A New York Times business reporter shares her wisdom on creating and completing that elusive back-burner dream project.
Korkki’s debut, a crisply written meditation on goal achievement, was spurred by an ambitious article she’d written on deadlines. Though the overall process of penning the book was “rough and halting” and the idea had been gestating for decades, it evolved into a learning process for an author plagued by laziness, procrastination, and a barrage of distractions.
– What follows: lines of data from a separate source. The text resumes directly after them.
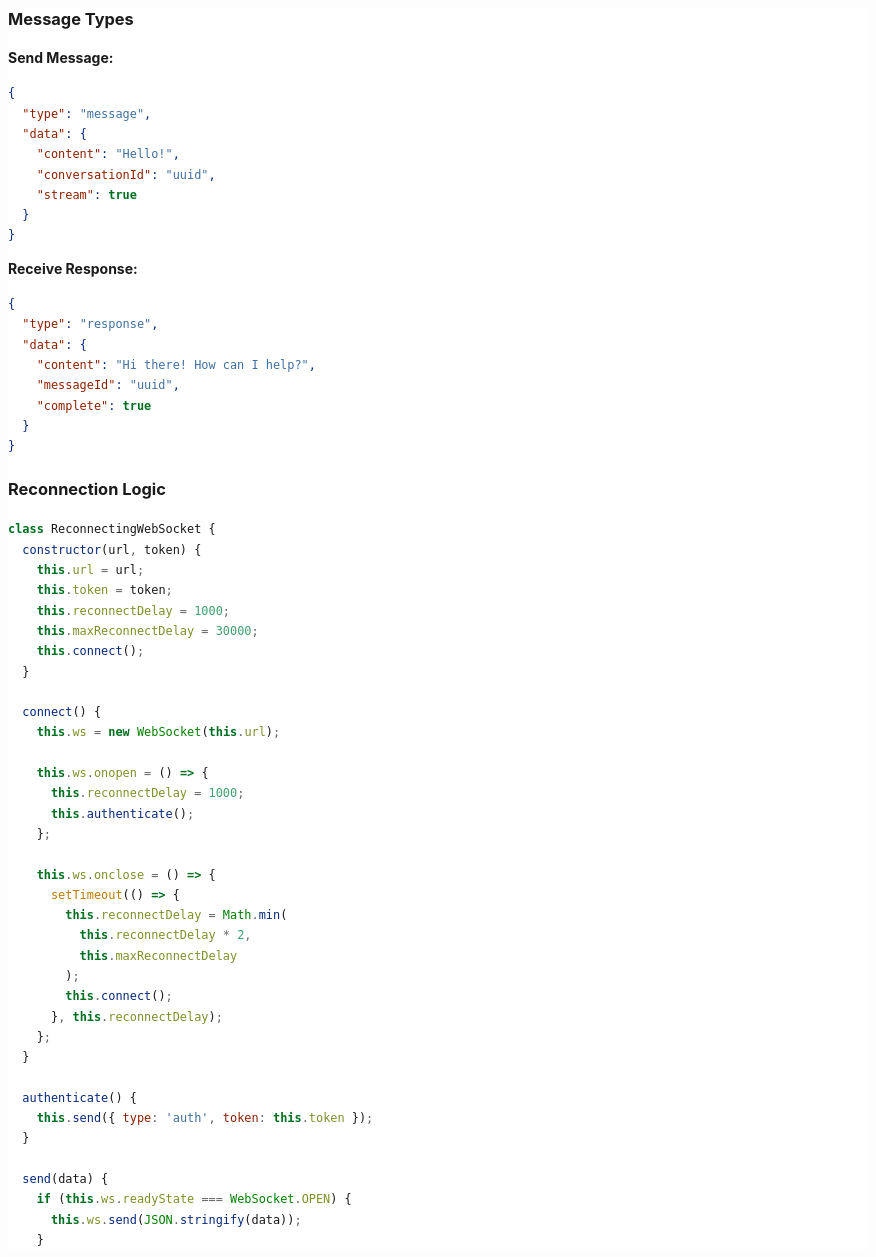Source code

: ### Message Types

**Send Message:**
```json
{
  "type": "message",
  "data": {
    "content": "Hello!",
    "conversationId": "uuid",
    "stream": true
  }
}
```

**Receive Response:**
```json
{
  "type": "response",
  "data": {
    "content": "Hi there! How can I help?",
    "messageId": "uuid",
    "complete": true
  }
}
```

### Reconnection Logic

```javascript
class ReconnectingWebSocket {
  constructor(url, token) {
    this.url = url;
    this.token = token;
    this.reconnectDelay = 1000;
    this.maxReconnectDelay = 30000;
    this.connect();
  }
  
  connect() {
    this.ws = new WebSocket(this.url);
    
    this.ws.onopen = () => {
      this.reconnectDelay = 1000;
      this.authenticate();
    };
    
    this.ws.onclose = () => {
      setTimeout(() => {
        this.reconnectDelay = Math.min(
          this.reconnectDelay * 2,
          this.maxReconnectDelay
        );
        this.connect();
      }, this.reconnectDelay);
    };
  }
  
  authenticate() {
    this.send({ type: 'auth', token: this.token });
  }
  
  send(data) {
    if (this.ws.readyState === WebSocket.OPEN) {
      this.ws.send(JSON.stringify(data));
    }
```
She shares her personal journey through charming anecdotes and notes on preparatory self-care and via an extensive collective of interviews with psychotherapists, who coach aging adults on their goals; neuroscientists, who study cognitive decline in the middle-aged; dream-interpreting psychoanalysts; and a Jamaican reggae artist who recorded his first full-length album at age 65. Korkki also shares her own path of bringing the book to publication, including the climbing of a mountain with a Mayo Clinic physician. Naturally, she writes, a steely sense of focus, consistent motivation, commitment, and patience are key, but roadblocks like imperfection, self-doubt, and uncertainty are also very much a reality. “Each person who works on a Big Thing experiences limits that can be accepted and also harnessed,” writes Korkki. “Even if the limits seem to be negative, they can be transformed into something positive.” Hopeful and inspirational, the author profiles extraordinary people making their own aspirations a reality while battling addiction or physical and mental disabilities. The book is grounded in the cultivation of self-confidence and empowerment, and these elements are paramount particularly for an older generation wishing to leave a commemorative legacy in their wake (“the resolve of generativity”). With a supportive tone and gentle but insistent nudging, Korkki urges readers to creatively seize their own great endeavor as it can prove “one of the best ways to connect with the world.”
Insightful, encouraging, and universally practical.